A longa marcha de Caio Bonfim: Essas pratas valem ouro – parte 1

Por que o homem magro cruzou a rua? Ele sua em profusão, mantém um ritmo ligeiro e controlado em seus passos, e um olhar ansioso. Não é a primeira vez que faz isso. Ele treina para esta empreitada por uma parte considerável da vida. Sabe que cada segundo conta para uma nova marca. Suponho que em sua mente a emoção e o foco travem uma queda de braço, com o segundo em vantagem. Ele atravessa e carrega a nação consigo. Assim Caio Bonfim atingiu uma medalha inédita para o Brasil na modalidade de marcha atlética na quinta-feira, dia 01/08/24, nos Jogos Olímpicos de Paris. Assim como Rebeca Andrade no mesmo dia, foi um segundo lugar com sabor de vitória.

Sequer sabia que marcha atlética era uma competição dentro das Olimpíadas, embora seja disputada desde os anos 90. Mais do que isso, não conhecia o esporte, exceto por uma menção em um episódio da série de comédia “Malcolm in the middle”. Para os leigos, pode parecer estranho quando visto à distância, quase um rebolado mecânico. É uma progressão de passos que segue uma técnica rígida: o movimento ocorre pois o atleta precisa manter contato com o solo com, pelo menos, um dos pés e a perna numa posição vertical. O outro pé é levantado somente quando o calcanhar do segundo tocar o chão. Além do controle do corpo, exige concentração, pois cada falha no deslocamento é punida. Imagine ter que realizar tudo isso de maneira acertada por 1h19:09? Eu tropeço nas minhas próprias pernas ao me levantar de uma cadeira.

Não citei à toa no parágrafo anterior a palavra “rebolado”. Após a prova, Caio Bonfim deu um depoimento em tom de desabafo e desforra, em que reivindicou sua conquista diante daqueles que debocharam dele e de sua modalidade, especialmente quando treinava nas ruas de sua cidade. Ele gritou o óbvio: é um esporte, não é uma brincadeira. Há muito que pode, e deve ser, analisado a partir dessa fala. Desde a necessidade de resiliência diante de falta de incentivo ao preconceito de outras pessoas. Sem recursos ou um local de treinamento adequado, é preciso “rebolar” bastante para alcançar as condições para uma disputa mundial, com concorrentes que não sofreram desses reveses. O outro aspecto, que não deveria ser relacionado à prática, surge da cultura homofóbica que permeia o pensamento brasileiro.
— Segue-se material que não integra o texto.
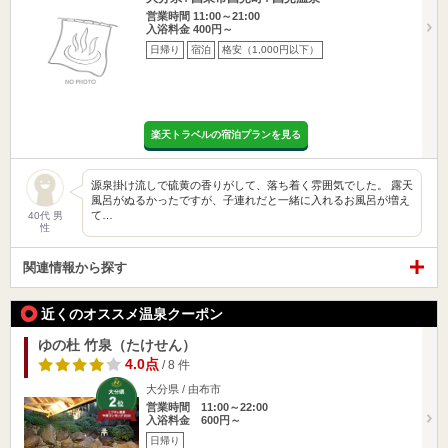
営業時間 11:00～21:00
入浴料金 400円～
日帰り
宿泊
格安（1,000円以下）
楽天トラベルの宿泊プランを見る
源泉掛け流しで硫黄の香りがして、落ち着く雰囲気でした。 露天
風呂がぬるかったですが、子連れだと一緒に入れるお風呂が増え
て…
40代 男
性
関連情報から探す
近くのオススメ温泉クーポン
ゆの杜 竹泉（たけせん）
4.0点
/ 8 件
大分県 / 由布市
営業時間 11:00～22:00
入浴料金 600円～
日帰り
Pergunto-me se Caio Bonfim teria conseguido a colocação se, além de sua força de vontade, não tivesse contado com o estímulo de seus pais. Atletas, sendo a mãe uma marchadora, eles souberam canalizar a energia do filho e guiá-lo para o encontro de uma atividade. Também são seus treinadores, o que demonstra o quão envolvidos estão os membros nesse projeto. Apesar de existir sucesso na ausência familiar, faz a diferença ter as pessoas que ama ao seu lado. Tanto nos sucessos quanto nos fracassos. Porque quando o emocional nos abala, somente aquele em que confiamos pode nos colocar na realidade: “É preciso abrir mão de algo para conseguir o que se deseja”, “Empenhe-se, não desista”, “Lembre-se de onde veio.”, “Não deixe que o reconhecimento suba à cabeça.”. São frases de manual de autoajuda enquanto isoladas, mas, aplicadas pelas pessoas certas, no contexto preciso, são transformadoras. Acho que nossos voos maiores são alcançados através de uma vigília cuidadosa de quem nos nutre.

Talvez seja este sentimento de apoio irrestrito outro impulsionador nos momentos em que a descrença ou má-fé alheias se manifestam. Independentemente da sexualidade do atleta, o que isso deveria importar para os outros? Mesmo com o progresso atingido em políticas para pessoas LGBTQIA+ na sociedade, a aceitação em todas as camadas ainda está em sua infância no Brasil. Para quem cresceu nos anos 90, como eu, é um mundo muito diferente, ainda bem. Mas os xingamentos e as perseguições seguem fora de locais seguros. Pink money é bem-vindo, mas demonstrações públicas, sejam verdadeiras ou, como no caso do atleta, um engano, são alvo de escárnio e até mortes. O Brasil precisa superar longas marchas em busca de um futuro digno.